Without any form of identification or proof that I'd ever attended school, which I hadn't, getting something that people might consider a real job was impossible. Documents could be forged; the little amount of TV that I was able to get through the antenna attached to the cabin had told me so. But the shows I watched made it seem like that task required money, which I didn't have, and expertise, of which I was sorely lacking. And so I took the jobs I could around town when the rent came due. Work was better in the spring when people had planting to do, or in the fall when someone would be out hunting and needed a bit of help. I wasn't a guide—nothing near that official. But I knew where the deer liked to graze and the trails the elk took.

The barn owner would likely be looking for men to come and offer him their help. Fighting for respect wasn't anything new for me. I knew I looked younger than I was, and as a girl, the men in town underestimated me. It had been that way no matter where I went, and it didn't bother me. Usually, anyway. Sometimes being treated as a stupid little girl without a brain or any sort of thoughts of my own got old. But after being on my own for so long I was nearly used to it. At least it wasn't as bad as it had been.

I would tone it down for the farmer. By 'it,' I meant everything about me. My strength, my speed, my intelligence. I was naturally better than the humans that lived near me because I was a predator. But he didn't need to know that. I'd show him that I wasn't some weak little girl, but I wouldn't give myself away either. It was a delicate process, one that I wasn't all that good at. I'd try my best, though. I had to. Before moving to this forgotten little mountain town, I'd lived a bit further east in a place called Loveland. It had been smaller than Denver, but there were still more people than I was used to being around. This was back when I was still trying to pretend to be completely normal, when I thought that maybe someday I might even get my GED and go to college and have a real job where I had to wear shoes and such, possibly even a badge.
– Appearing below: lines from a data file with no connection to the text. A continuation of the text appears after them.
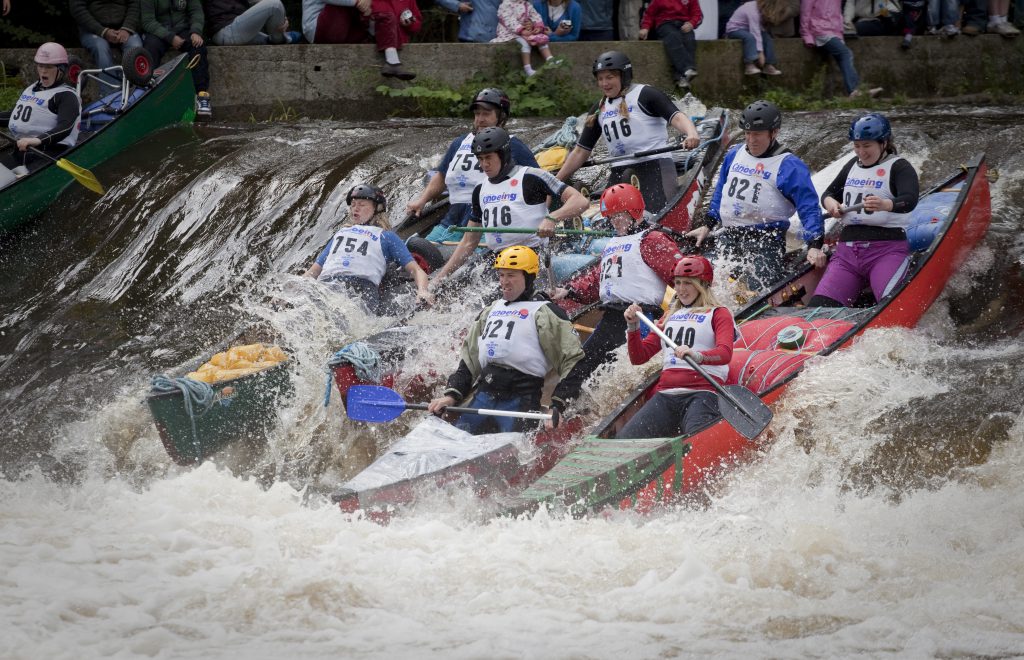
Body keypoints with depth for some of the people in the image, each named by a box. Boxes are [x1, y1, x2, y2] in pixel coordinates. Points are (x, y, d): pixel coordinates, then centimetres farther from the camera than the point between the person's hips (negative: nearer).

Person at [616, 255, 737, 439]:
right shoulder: (670, 317, 29)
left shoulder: (718, 313, 12)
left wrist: (697, 356, -30)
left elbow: (725, 353, -9)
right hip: (665, 396, 5)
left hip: (702, 394, -5)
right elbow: (638, 357, 26)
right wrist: (633, 326, 8)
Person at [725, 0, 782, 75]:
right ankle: (749, 66, -42)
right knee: (750, 37, -36)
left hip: (746, 29, 8)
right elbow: (755, 33, -35)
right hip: (734, 29, -8)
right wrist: (760, 53, -37)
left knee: (767, 37, -9)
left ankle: (768, 65, -10)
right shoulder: (753, 11, -30)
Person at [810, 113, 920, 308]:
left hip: (886, 249, -6)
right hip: (847, 249, 6)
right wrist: (831, 203, 5)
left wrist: (885, 204, -43)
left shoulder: (899, 167, -1)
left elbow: (909, 201, -20)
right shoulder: (853, 166, 21)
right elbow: (828, 194, 32)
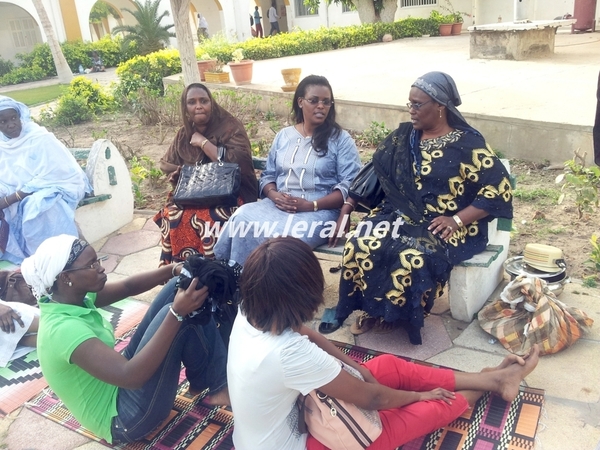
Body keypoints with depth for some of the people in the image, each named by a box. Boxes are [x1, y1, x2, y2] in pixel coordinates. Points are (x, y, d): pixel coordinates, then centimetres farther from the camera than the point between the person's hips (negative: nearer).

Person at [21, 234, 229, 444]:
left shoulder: (73, 297, -4)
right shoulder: (64, 329, -31)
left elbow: (128, 286, 4)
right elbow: (131, 377, -40)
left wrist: (174, 269, -12)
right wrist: (177, 312, -43)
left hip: (120, 386, 9)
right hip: (124, 419, -9)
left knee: (181, 286, -2)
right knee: (178, 315, -24)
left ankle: (220, 378, 1)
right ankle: (208, 385, 2)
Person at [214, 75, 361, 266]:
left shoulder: (341, 139, 3)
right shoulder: (283, 136, 16)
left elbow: (350, 187, -5)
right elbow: (267, 176, 17)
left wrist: (311, 205, -17)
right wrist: (274, 195, -8)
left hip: (319, 210, -4)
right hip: (278, 205, 4)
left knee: (283, 237, -35)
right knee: (242, 220, -27)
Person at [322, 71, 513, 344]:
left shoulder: (468, 144, -9)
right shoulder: (404, 136, 8)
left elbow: (498, 189, -11)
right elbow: (376, 172, 12)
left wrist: (457, 220, -19)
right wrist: (349, 205, 2)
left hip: (446, 226, -4)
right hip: (402, 215, 5)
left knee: (414, 256, -33)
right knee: (360, 243, -22)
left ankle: (397, 312, -3)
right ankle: (375, 309, -2)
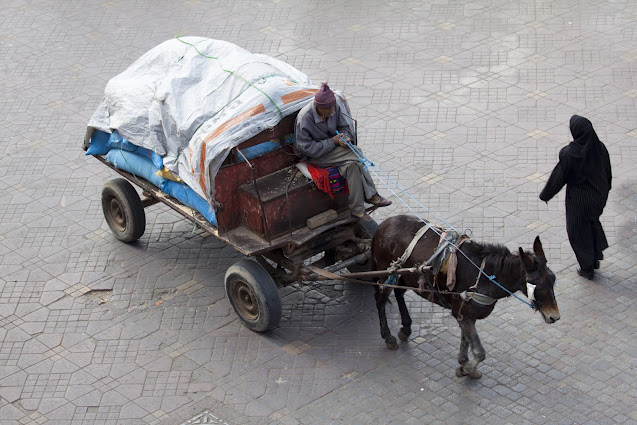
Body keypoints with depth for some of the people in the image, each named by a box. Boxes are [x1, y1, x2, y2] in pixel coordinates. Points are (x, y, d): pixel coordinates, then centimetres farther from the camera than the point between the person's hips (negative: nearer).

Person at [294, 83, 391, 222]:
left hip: (333, 146, 6)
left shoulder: (334, 108, -8)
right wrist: (333, 141, -24)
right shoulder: (304, 119, -26)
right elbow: (307, 148, -23)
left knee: (351, 164, -25)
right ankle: (371, 195, -14)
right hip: (313, 156, -6)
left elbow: (343, 127, 8)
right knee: (355, 154, -25)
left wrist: (345, 137, -17)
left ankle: (357, 209, -19)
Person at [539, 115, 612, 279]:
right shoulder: (600, 148, -13)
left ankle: (587, 268, 30)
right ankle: (596, 258, 41)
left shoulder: (569, 154, -28)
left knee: (579, 232, 17)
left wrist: (546, 195, 0)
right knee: (593, 222, 32)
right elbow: (608, 173, 2)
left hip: (579, 199, -5)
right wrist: (604, 189, 21)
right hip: (599, 196, 5)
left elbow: (558, 177, -16)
Once, years ago, I’d thought that fighting the bad guys would be a fun way to make a living. Like on the cop shows I’d caught on occasion. But I knew myself well enough to figure out I didn’t play well with others or within the rules. There were certain people in this world that I wouldn’t be able to stop my wolf from attacking and I wouldn’t have wanted her to, either.

Anyway, I'd been renting a room in this guy's townhouse, which should have sent off warning bells, but I figured I could handle it. I'd done more than my fair share of handling things by that time. I didn't expect him to consider sex a fair trade for rent, though I guess I should have known something was off, since the interview he had with me had consisted of a bunch of what I realized later on were pretty personal questions. What did I sleep in, was I dating anyone, that sort of thing. Weird, right? Very. But whatever; I was only eighteen, and though I had plenty of experience in the world, not much of it was with other people.

Long story short, I guess I should mention that he spent a week in the hospital, and I broke my lease by being gone before he got out. The cop shows I watch sometimes made it seem like he might have pressed charges or maybe I had a warrant out or something, but I hadn't been in a big town since then, so I really wasn't sure. If the cops were after me, I knew nothing about it, and so I pretended that they weren't. Besides, if they were, I could shift and simply run away from them. Because of my wolf's influence, I had always been much better at hiding in the woods than any humans I have ever met.